One area in the development of PPI inhibitors where experimental data may not prove as fruitful is the identification of cryptic binding pockets at protein surfaces. Such pockets are often druggable but are not identified by X-ray crystallography of the apo protein structure. Brute force experimental approaches using HTS or arrayed library synthesis can work but the vast size of chemical space means that such approaches will commonly fail. Conversely, computational methods can search the conformational space of the protein surface and identify the presence or absence of druggable pockets. The two barriers to achieving this are the two main issues that have always existed in computational drug discovery: sampling and scoring (Schneider, 2012). Significant progress has already been made in circumventing the first of these hurdles, using enhanced sampling such as REMD and long-timescale calculations with multiple processors. It is the second barrier that is the current challenge, with many classical force fields failing to generate accurate protein-structural ensembles (Beauchamp et al., 2012) and quantum mechanical approaches still too computationally expensive for the analysis of such large systems. Further increases in computing power will allow better models to be applied to larger systems, and allow druggable cryptic binding pockets to be identified from crystallographic apo structures. These approaches will also improve our understanding of allosteric modulation of PPIs.

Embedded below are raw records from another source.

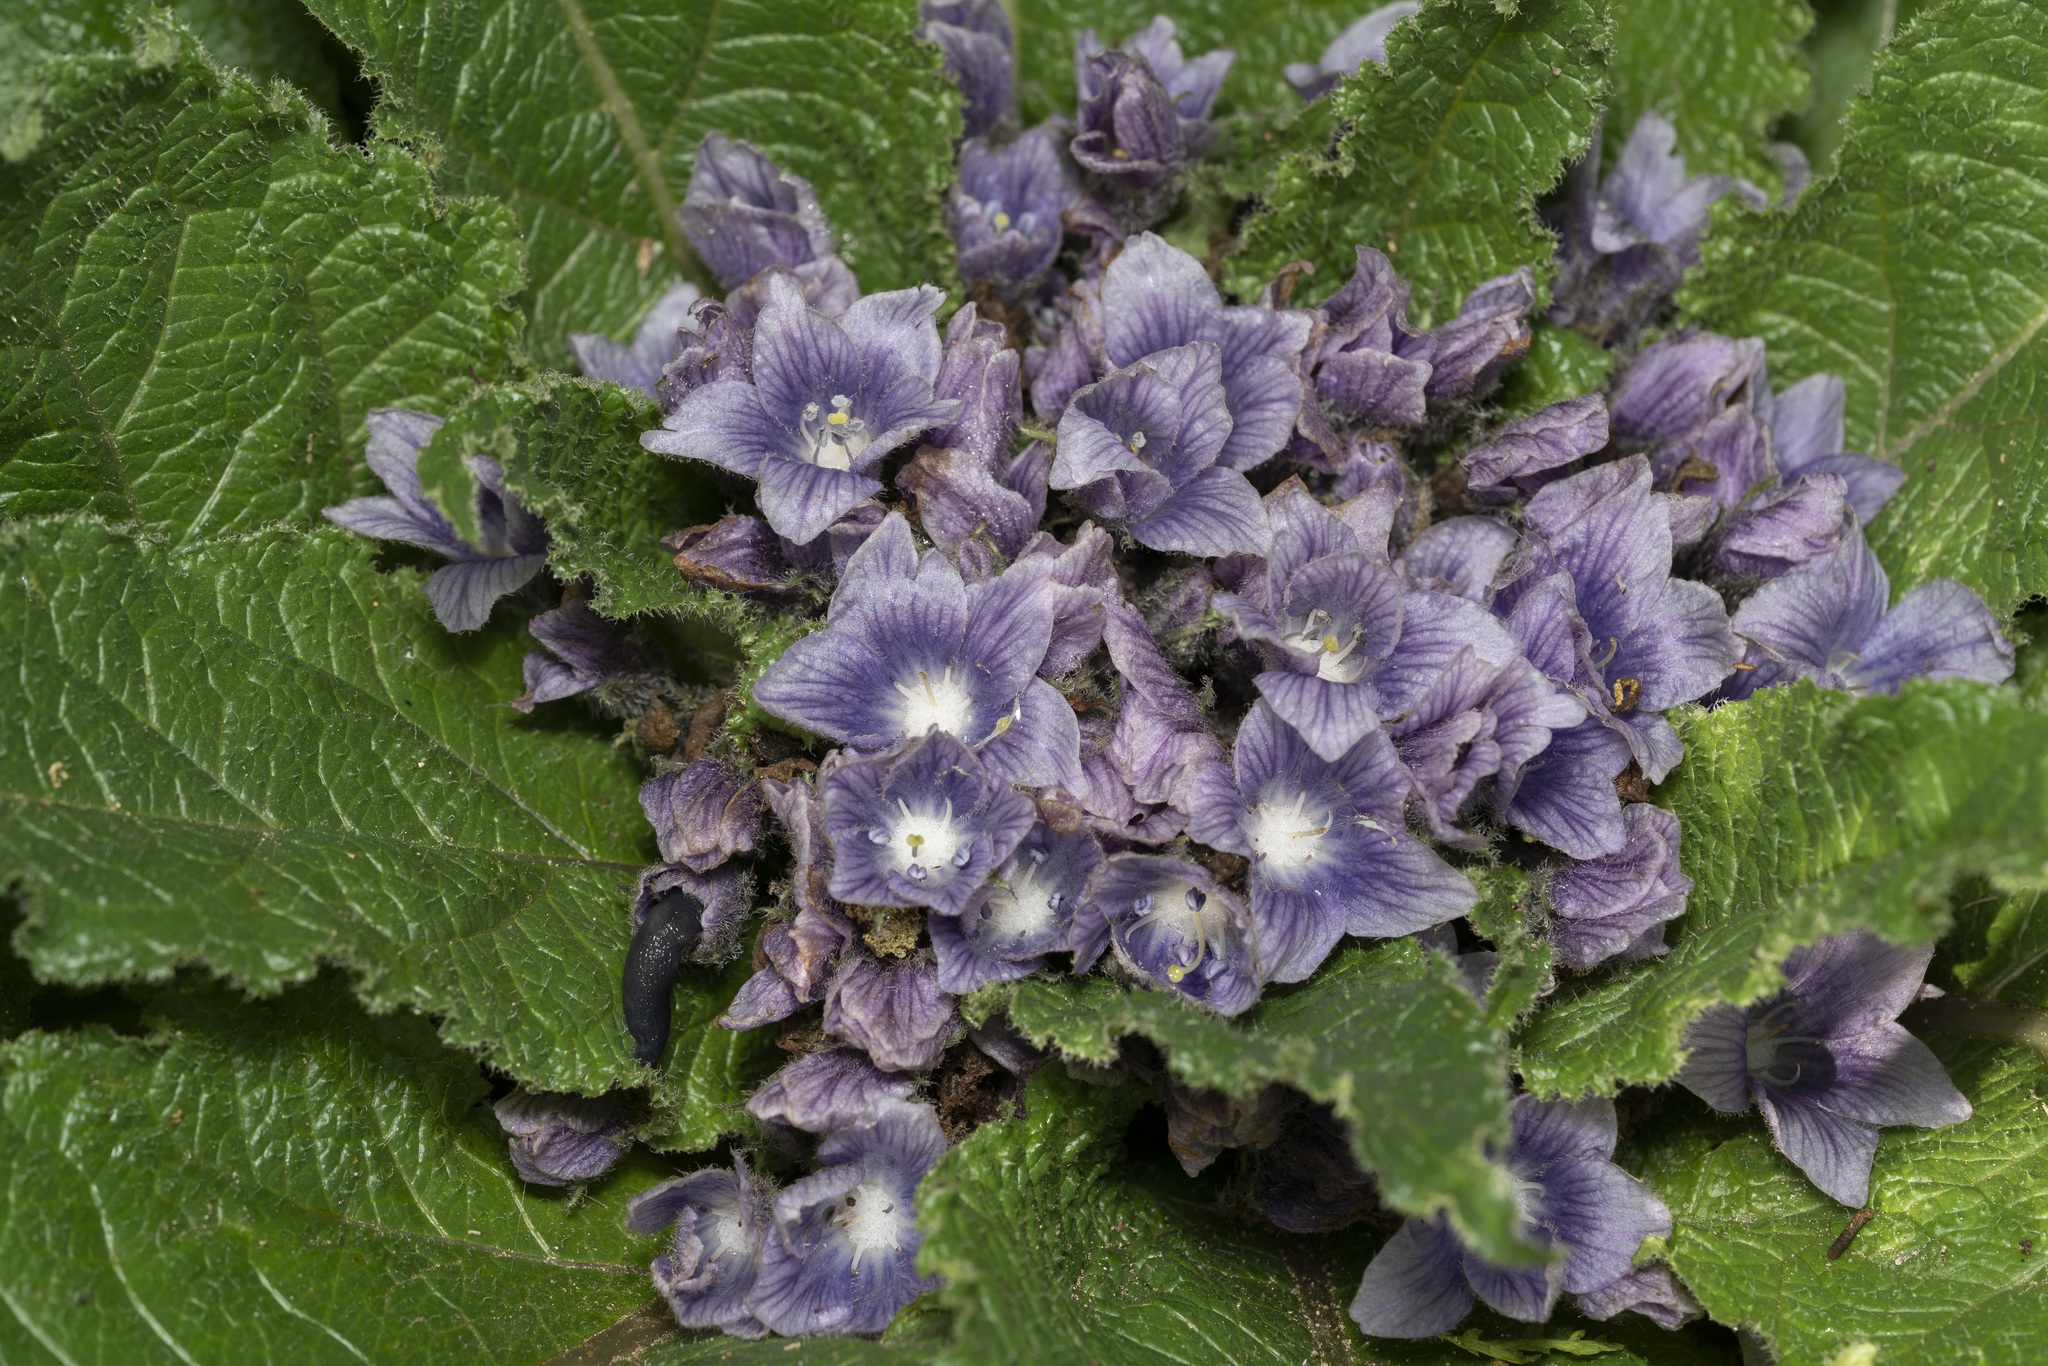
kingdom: Plantae
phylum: Tracheophyta
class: Magnoliopsida
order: Solanales
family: Solanaceae
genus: Mandragora
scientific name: Mandragora officinarum
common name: Mandrake
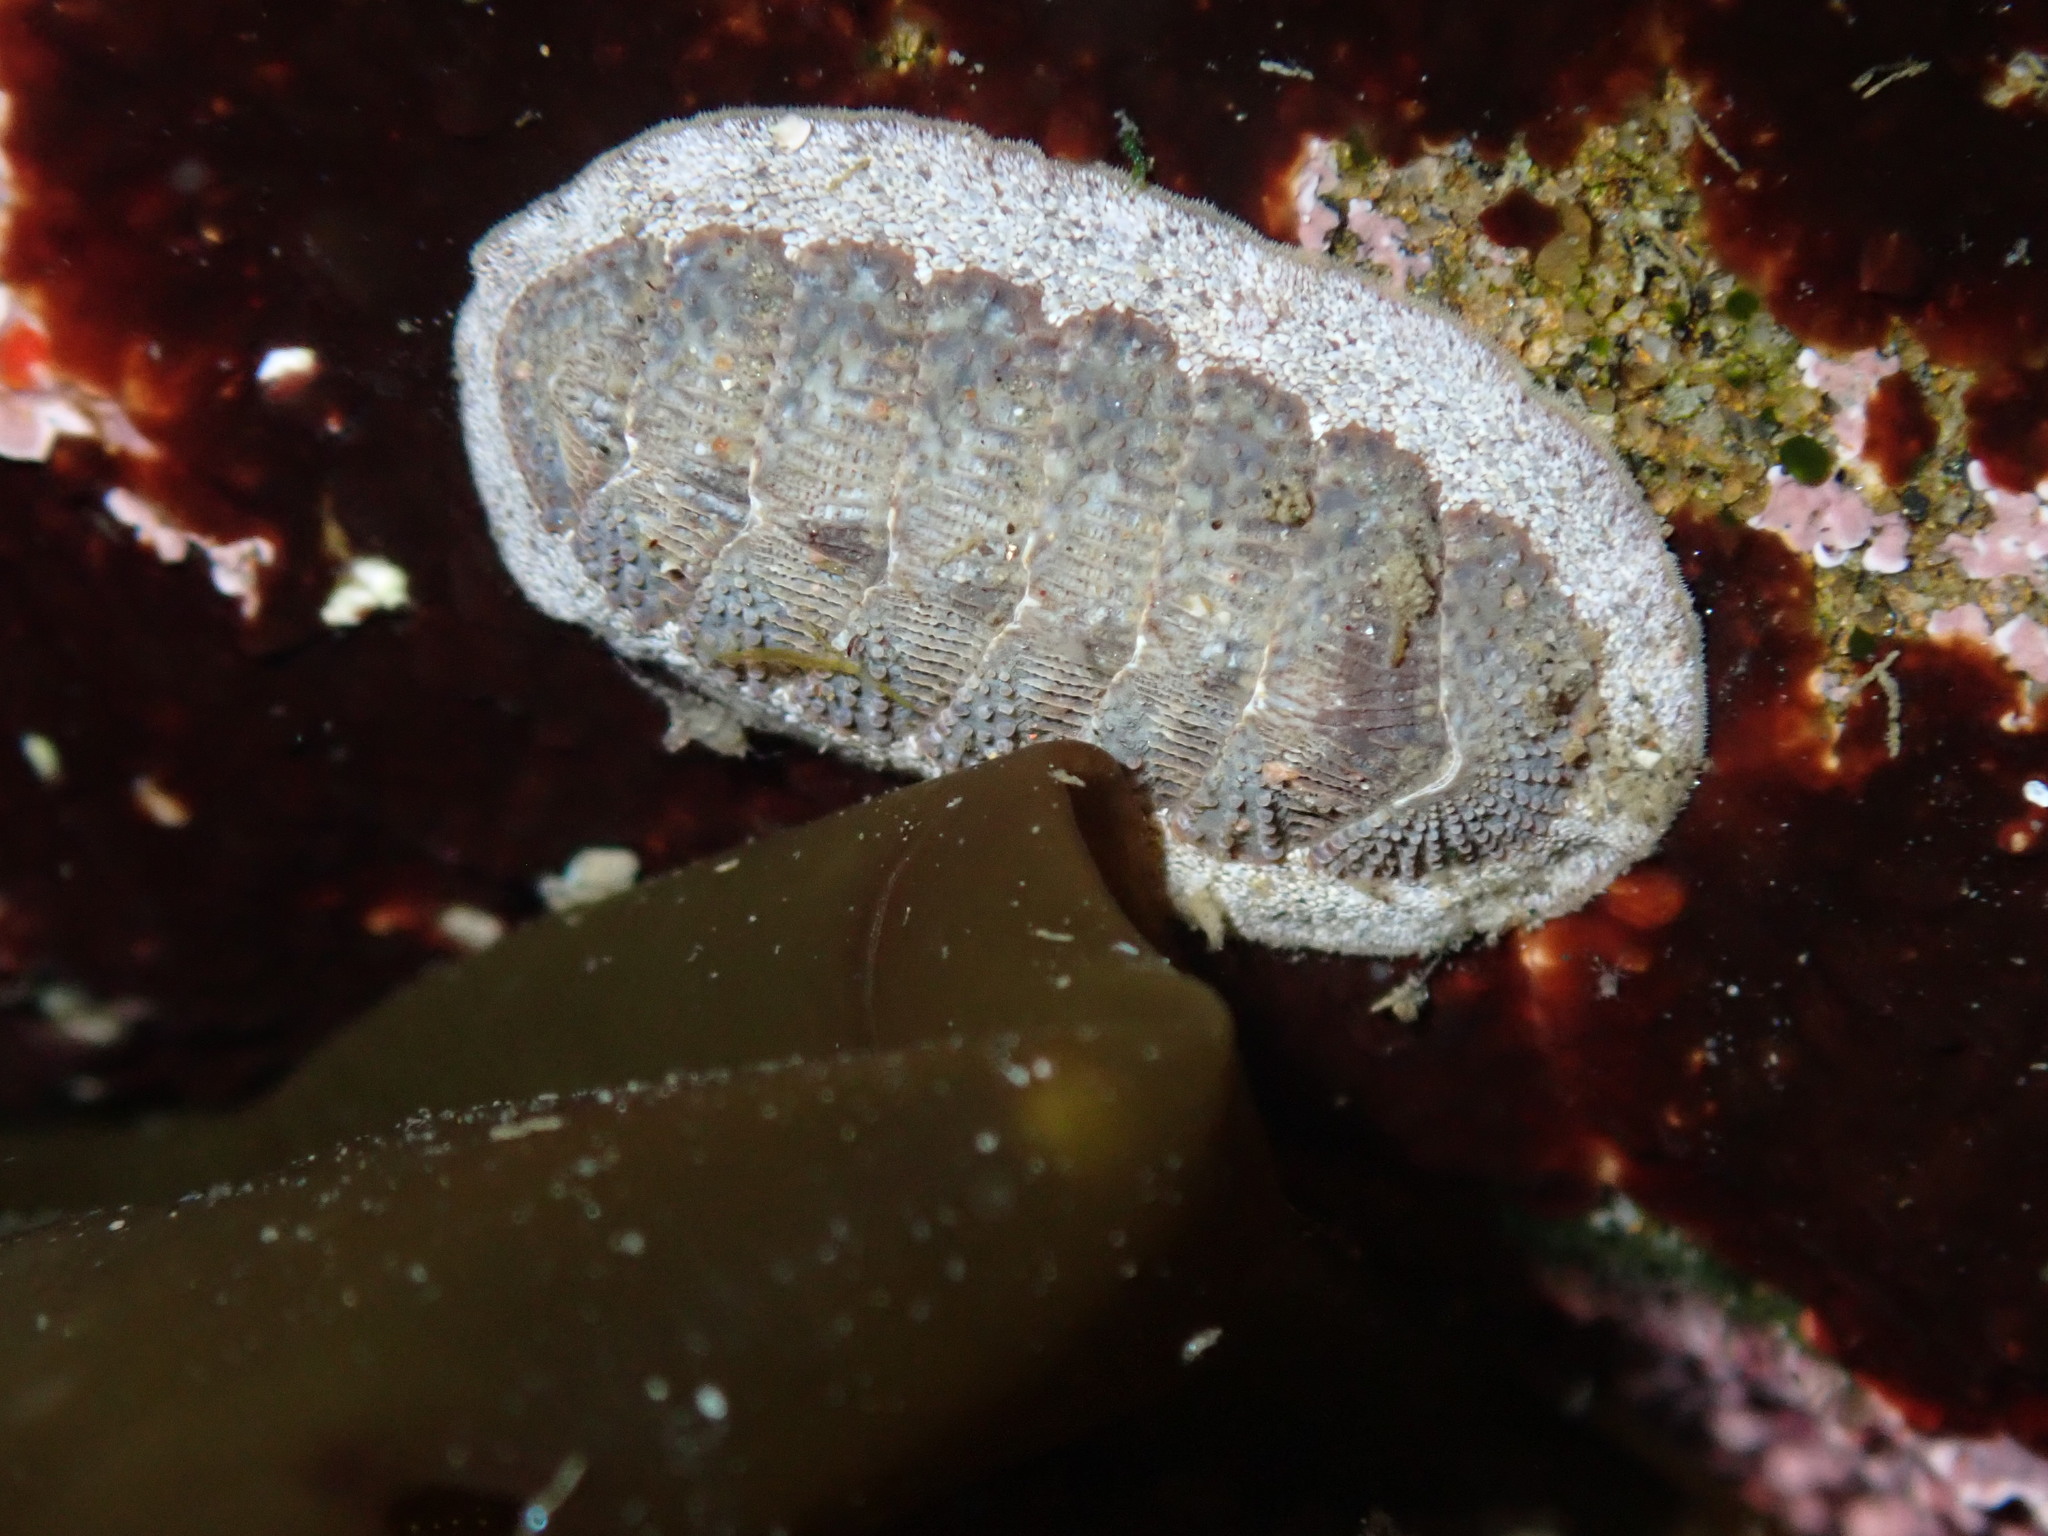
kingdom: Animalia
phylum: Mollusca
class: Polyplacophora
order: Chitonida
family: Ischnochitonidae
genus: Lepidozona
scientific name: Lepidozona cooperi
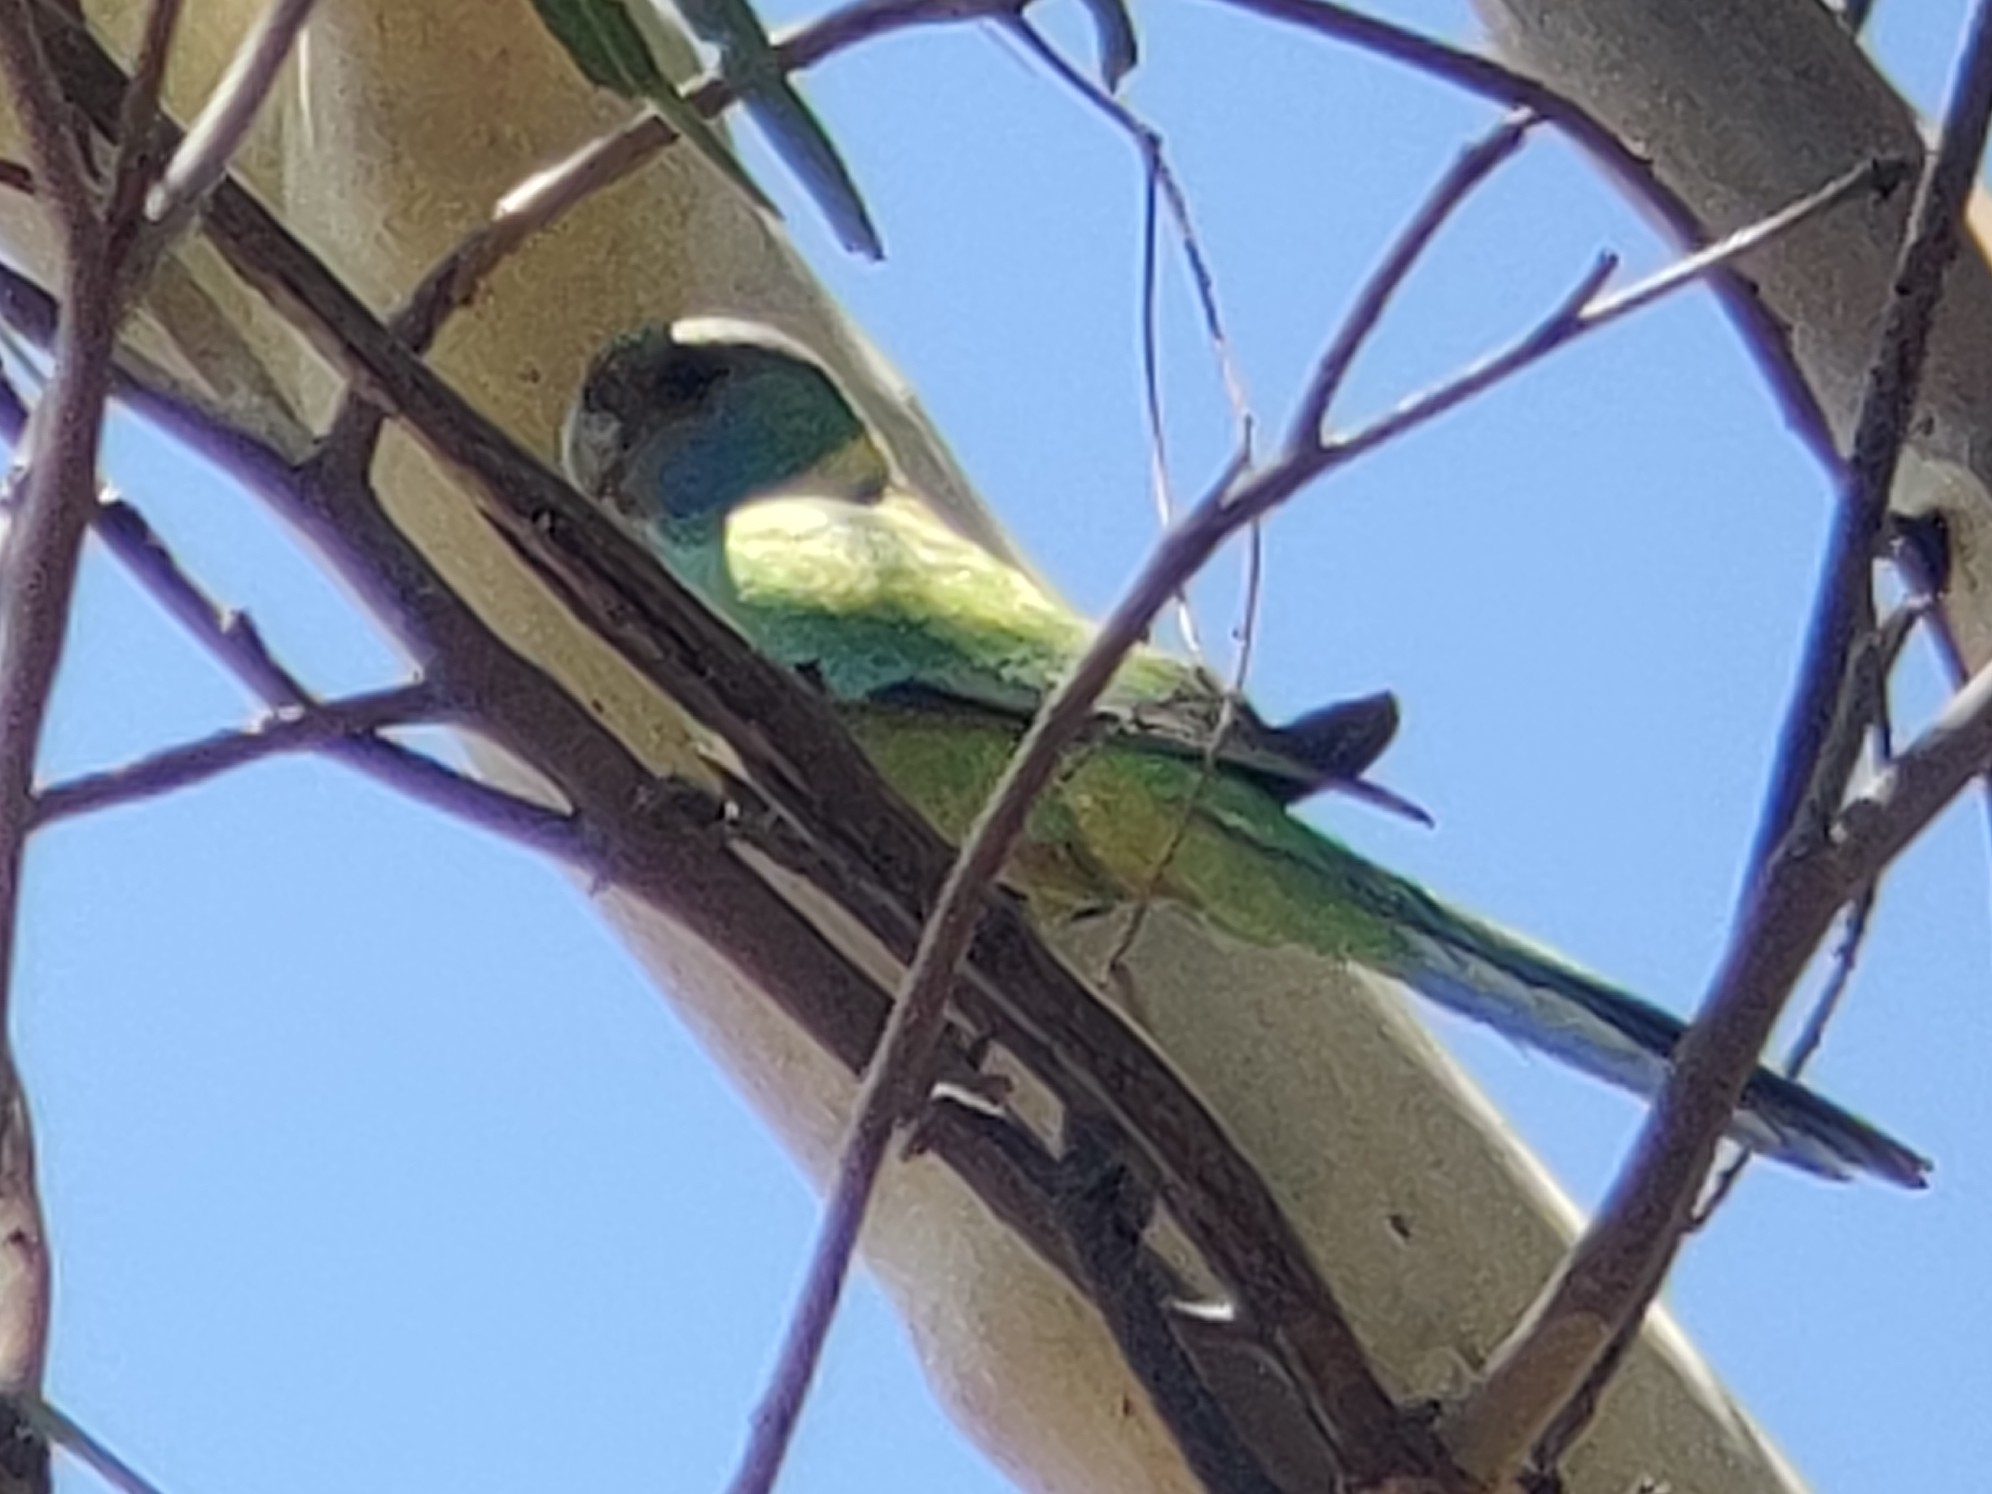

In summary, the development of effective therapeutics from PPI inhibitors will be improved by the widespread dissemination of relevant data from large multidisciplinary projects, the effective use of such data, and the exploitation of increased computing power to accurately model ensembles of protein structures. Science is already moving in these directions, but academia and industry will need to work together in order to turn this movement into positive outcomes for society.